** Passage shown follows **

Leading Transgender Surgeon Sounds Alarm; Here’s Why
On Nov. 18, 2009, I appeared on The Tyra Banks Show, debating the question of what treatment was best for children who identified as transgender. Sitting next to me was Dr. Marci Bowers, himself a male to female, and known as the rock star of transgender surgery; and Kim Pearson, a straight, married woman who is an advocate for transgender youth.
Prior to our segment, Banks introduced a number of children as young as 7 or 8 to the live, in-studio audience, explaining, “This is Joe, who used to be Jane.” The parents joined their children on the stage and told their stories with tears as their kids sat by.
According to Banks, this was the first time kids this young had been introduced publicly in this way. The audience ate it up.
There were even video interviews that were played where these precious children were asked about their private parts. One explained that it was simply a “birth defect.” No big deal. Presumably, when the child got older, that defect could be removed.
When it came time for our segment, Banks set things up by saying how controversial the subject was and explaining that we would discuss whether there was any effective therapy that could help change a child’s self-perception.
For my part, the one word that I wanted to get across was to everyone was love. We did what we did because of love. We were moved with compassion. We cared.
I truly wanted to see what was best for these kids, and I was convinced that the transgender approach was more hurtful than helpful.
When Banks asked Pearson why she thought kids as young as 6 could decide to change their gender, she replied, “Actually, I don’t believe it is a decision.” She continued, addressing Banks, “Just as you knew, growing up, that you were a little girl, they know that they’re little boys and little girls.”
She made clear that not every child who has gender variant feelings is actually transgender. But, she emphasized, in her experience, children who are transgender really do know.
When Banks turned to me and asked why I disagreed, I stated that this was a known psychological condition, gender identity disorder. And, I emphasized, the best, most compassionate treatment was to help the children from the inside out, stating that there were treatments designed to do this very thing.
It was at that point that Bowers, who actually performed the surgery on Jazz Jennings, interrupted me, actually taking my hand and saying, “Listen to the children. Listen to the children. … Children aren’t crazy.”
When Tyra asked Bowers to talk (things were getting a little chaotic), Bowers said again, “Listen to the children. Love the children.”
Then, in the midst of a spirited dialogue, Pearson asked me what should be done if the treatment I was suggesting didn’t work. Her big question was, “How long?”
In her view, which was clearly one based on her understanding of what was best for the kids, and therefore loving at heart, if they didn’t receive help in time, they might take their own lives.
I replied by asking what their solution was. Was it to put the kids on hormone blockers, chopping off their private parts, then putting them on hormones for life? Was that the very best solution? And I said, “You’re experimenting with kids’ lives!”

** End of Passage shown **

Questions on the material:
1 – In the account of the Tyra Banks Show debate, on what date did the appearance on the show take place?
2 – Write the next part of the account of the Tyra Banks Show debate, continuing from its final sentence.
The rows after this text were taken from a separate source.

** Data extracts follows **

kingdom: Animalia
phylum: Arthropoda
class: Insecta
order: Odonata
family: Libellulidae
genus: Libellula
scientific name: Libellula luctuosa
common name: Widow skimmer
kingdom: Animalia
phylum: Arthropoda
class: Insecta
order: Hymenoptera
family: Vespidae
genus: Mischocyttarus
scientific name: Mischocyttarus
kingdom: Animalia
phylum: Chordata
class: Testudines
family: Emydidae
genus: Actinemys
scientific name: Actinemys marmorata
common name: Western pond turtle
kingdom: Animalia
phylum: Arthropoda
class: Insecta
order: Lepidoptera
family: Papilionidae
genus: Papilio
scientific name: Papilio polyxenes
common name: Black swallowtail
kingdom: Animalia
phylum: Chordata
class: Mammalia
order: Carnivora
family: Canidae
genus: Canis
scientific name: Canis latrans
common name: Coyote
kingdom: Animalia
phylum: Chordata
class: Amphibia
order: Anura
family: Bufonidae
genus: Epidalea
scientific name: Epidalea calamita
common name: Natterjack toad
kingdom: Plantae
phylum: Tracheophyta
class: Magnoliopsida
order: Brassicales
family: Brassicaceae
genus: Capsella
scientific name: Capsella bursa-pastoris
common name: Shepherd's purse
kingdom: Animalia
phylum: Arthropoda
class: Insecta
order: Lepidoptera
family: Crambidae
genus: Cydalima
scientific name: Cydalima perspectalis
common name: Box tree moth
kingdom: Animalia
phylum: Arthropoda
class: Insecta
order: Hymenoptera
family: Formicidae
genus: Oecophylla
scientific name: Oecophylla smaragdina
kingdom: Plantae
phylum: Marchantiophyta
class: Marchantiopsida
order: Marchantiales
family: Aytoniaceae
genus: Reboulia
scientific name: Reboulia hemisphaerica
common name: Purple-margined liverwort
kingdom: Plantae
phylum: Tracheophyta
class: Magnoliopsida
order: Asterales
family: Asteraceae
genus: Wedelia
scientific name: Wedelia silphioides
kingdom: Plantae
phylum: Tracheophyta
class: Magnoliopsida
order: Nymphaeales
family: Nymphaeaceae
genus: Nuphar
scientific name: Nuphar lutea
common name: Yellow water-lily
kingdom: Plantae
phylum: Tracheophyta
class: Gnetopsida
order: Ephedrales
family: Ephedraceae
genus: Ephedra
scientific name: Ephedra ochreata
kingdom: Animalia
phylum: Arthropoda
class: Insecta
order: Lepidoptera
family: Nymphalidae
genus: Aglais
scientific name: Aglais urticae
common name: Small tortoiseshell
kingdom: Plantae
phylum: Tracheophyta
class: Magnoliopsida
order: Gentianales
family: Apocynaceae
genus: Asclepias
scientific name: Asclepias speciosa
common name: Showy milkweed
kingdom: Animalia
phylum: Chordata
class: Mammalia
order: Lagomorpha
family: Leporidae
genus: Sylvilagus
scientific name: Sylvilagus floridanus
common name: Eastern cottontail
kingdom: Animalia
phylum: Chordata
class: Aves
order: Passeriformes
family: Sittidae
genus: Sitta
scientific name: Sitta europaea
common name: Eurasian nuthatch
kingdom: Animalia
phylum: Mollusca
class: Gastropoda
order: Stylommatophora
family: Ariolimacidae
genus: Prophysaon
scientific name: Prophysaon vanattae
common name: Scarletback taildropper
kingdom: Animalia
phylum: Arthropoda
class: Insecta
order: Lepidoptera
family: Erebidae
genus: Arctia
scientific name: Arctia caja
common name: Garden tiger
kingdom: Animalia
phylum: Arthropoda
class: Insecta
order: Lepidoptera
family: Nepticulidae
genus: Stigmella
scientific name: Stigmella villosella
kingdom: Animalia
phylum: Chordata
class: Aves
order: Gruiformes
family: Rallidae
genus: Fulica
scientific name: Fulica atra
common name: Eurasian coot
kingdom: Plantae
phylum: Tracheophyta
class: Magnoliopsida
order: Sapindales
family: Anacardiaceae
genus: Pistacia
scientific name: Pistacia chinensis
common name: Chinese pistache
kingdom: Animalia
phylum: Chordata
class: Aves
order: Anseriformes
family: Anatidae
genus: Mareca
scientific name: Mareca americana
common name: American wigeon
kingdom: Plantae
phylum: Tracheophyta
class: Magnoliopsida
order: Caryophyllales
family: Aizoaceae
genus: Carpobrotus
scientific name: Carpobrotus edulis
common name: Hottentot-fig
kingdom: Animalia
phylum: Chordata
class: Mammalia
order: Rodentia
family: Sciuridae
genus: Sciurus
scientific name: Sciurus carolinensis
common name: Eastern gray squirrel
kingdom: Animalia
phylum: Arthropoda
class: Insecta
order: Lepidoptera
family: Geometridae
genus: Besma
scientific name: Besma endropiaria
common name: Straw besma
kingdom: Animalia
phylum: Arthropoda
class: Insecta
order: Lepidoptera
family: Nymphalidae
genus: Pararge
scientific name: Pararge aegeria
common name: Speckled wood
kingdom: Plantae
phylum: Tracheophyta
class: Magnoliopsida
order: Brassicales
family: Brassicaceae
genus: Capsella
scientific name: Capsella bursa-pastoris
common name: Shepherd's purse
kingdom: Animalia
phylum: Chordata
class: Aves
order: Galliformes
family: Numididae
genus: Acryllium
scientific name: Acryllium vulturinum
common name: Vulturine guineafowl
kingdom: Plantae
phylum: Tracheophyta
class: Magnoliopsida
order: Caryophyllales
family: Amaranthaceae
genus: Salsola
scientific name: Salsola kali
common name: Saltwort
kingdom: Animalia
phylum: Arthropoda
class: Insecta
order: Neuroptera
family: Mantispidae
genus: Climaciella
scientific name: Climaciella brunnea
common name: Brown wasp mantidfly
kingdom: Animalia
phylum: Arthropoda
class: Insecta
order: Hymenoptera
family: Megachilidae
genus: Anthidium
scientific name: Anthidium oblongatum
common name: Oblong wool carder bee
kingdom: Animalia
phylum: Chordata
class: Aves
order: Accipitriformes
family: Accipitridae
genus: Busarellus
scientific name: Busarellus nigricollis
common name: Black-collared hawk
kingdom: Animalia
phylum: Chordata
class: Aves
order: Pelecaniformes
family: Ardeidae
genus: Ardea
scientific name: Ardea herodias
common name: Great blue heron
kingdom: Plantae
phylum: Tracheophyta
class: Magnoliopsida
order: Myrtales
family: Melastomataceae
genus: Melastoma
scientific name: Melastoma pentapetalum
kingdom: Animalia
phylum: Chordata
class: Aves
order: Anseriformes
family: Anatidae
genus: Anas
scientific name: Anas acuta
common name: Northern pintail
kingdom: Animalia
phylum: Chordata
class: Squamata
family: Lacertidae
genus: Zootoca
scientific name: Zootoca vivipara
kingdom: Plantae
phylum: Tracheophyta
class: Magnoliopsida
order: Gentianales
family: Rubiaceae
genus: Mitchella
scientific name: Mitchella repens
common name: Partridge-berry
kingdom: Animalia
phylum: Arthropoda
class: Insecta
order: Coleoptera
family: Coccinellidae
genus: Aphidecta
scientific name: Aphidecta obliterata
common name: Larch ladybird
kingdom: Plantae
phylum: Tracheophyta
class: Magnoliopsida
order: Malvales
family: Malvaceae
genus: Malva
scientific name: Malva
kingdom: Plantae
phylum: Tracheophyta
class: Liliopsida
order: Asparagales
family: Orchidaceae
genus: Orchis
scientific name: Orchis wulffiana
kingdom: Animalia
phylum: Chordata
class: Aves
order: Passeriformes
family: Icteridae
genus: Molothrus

** End of Data extracts **

Response list:
1 – Nov. 18, 2009.

2 –
Tyra then asked them to explain why the use of hormone blockers (she called them “inhibitors”) was safe, giving the last word to Dr. Bowers. The doctor, in turn, explained that the average age of his sex-reassignment surgery patients was 48, and that 90% of them had felt this way their entire lives, starting as young as 2 or 3 years old. And they felt so much better when they finally got their surgeries done.
Fast forward to today, and this very same Bowers, now even more famous because of the Jazz Jennings TV reality show I Am Jazz, is speaking out against putting children on puberty blockers and warning about them having surgery at too young of an age. (What happened to “Listen to the children”?)
As reported by the Daily Mail on Oct. 6, “Two leading transgender medics warn children should not be given puberty blockers, that too many are being given gender reassignment surgery and reveal NYT turned down their op-ed on the subject.” (The other medic is Dr. Erica Anderson.)
Bowers and Anderson were interviewed for Bari Weiss’s “Common Sense” by Abigail Shrier, author of Irreversible Damage: The Transgender Craze Seducing Our Daughters.
Shrier writes, “When I asked Bowers if she still thought puberty blockers were a good idea, from a surgical perspective, she said: ‘This is typical of medicine. We zig and then we zag, and I think maybe we zigged a little too far to the left in some cases.’ She added ‘I think there was naivete on the part of pediatric endocrinologists who were proponents of early [puberty] blockade thinking that just this magic can happen, that surgeons can do anything.'”
Looking back at the footage from our 2009 interview, I commend Bowers for his honesty. But I grieve for the all the children, now adults, whose lives were so deeply damaged by this zigging “a little too far to the left.”
And then this: “Bowers told me she now finds early puberty blockade inadvisable. ‘I’m not a fan of blockade at Tanner Two anymore, I really am not,’ she told me, using the clinical name of the moment when the first visible signs of puberty manifest. ‘The idea all sounded good in the very beginning,’ she said. ‘Believe me, we’re doing some magnificent surgeries on these kids, and they’re so determined, and I’m so proud of so many of them and their parents. They’ve been great. But honestly, I can’t sit here and tell you that they have better—or even as good—results. They’re not as functional. I worry about their reproductive rights later. I worry about their sexual health later and ability to find intimacy.'”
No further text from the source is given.